A unified Golden Record with full SCD2 history, validated end-to-end across all six stages on the seed run.
A daily incremental pipeline executing as one orchestrated notebook, processing only changed records and MERGE-ing results without overwriting steward decisions.
Per-field provenance for every commercial attribute on every Golden Record — every value answers "which source wrote me, and when."
A stewardship app that creates, edits, and obsoletes Golden Records in real time, dual-writing in a single transaction alongside the pipeline.
Drift detection, queue management, and bulk operations exposed to data stewards through a five-screen web app.
A hand-off contract for QA and production deployment via an Azure Data Factory bundle owned by the implementation partner — the engineering team never touches non-dev environments.

Status & roadmap

Production hardening: Atomicity guards on the close-then-append SCD2 write, parallelized LLM batch calls to bring the review-zone runtime inside the daily SLA, and a persisted quarantine table so rejected rows survive session boundaries.

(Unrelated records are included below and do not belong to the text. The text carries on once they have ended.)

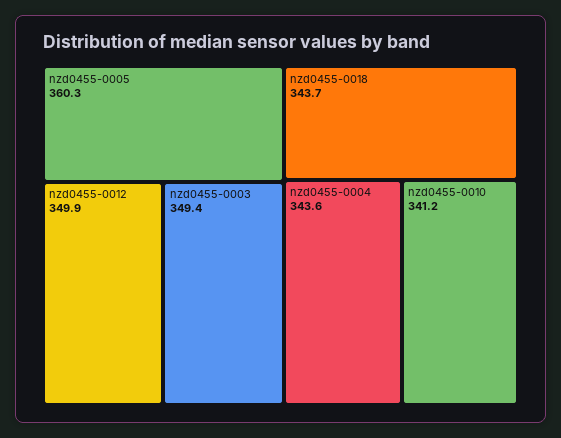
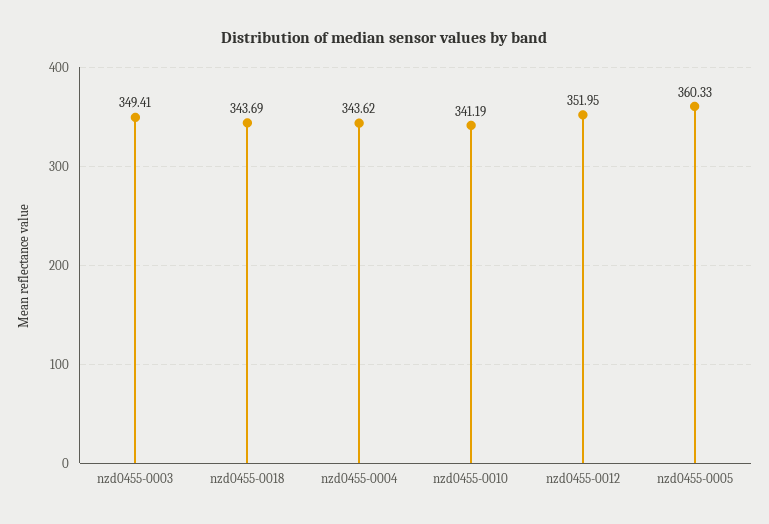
  {
    "nzd0455-0005": 360.33,
-   "nzd0455-0012": 349.9,
+   "nzd0455-0012": 351.95,
    "nzd0455-0003": 349.41,
    "nzd0455-0018": 343.69,
    "nzd0455-0004": 343.62,
    "nzd0455-0010": 341.19
  }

Model lifecycle: Migration of the LightGBM scorer from a static repo file to a registry-managed model with retraining fed by steward decisions, drift monitoring, and ground-truth enrichment with hard negatives mined from manual rejections.
Recall and coverage: Conditional activation of an approximate-nearest-neighbour pass over the no-match pool, gated on production evidence; and an ERP-side fuzzy fallback for ERP records that arrive after a steward has already created a Golden from a regional source.
Cross-system communication: A bidirectional handshake with the stewardship app to propagate steward edits upstream, eliminating the source-side drift that today forces compensating logic inside the pipeline and pushing the contract back where the data actually originates.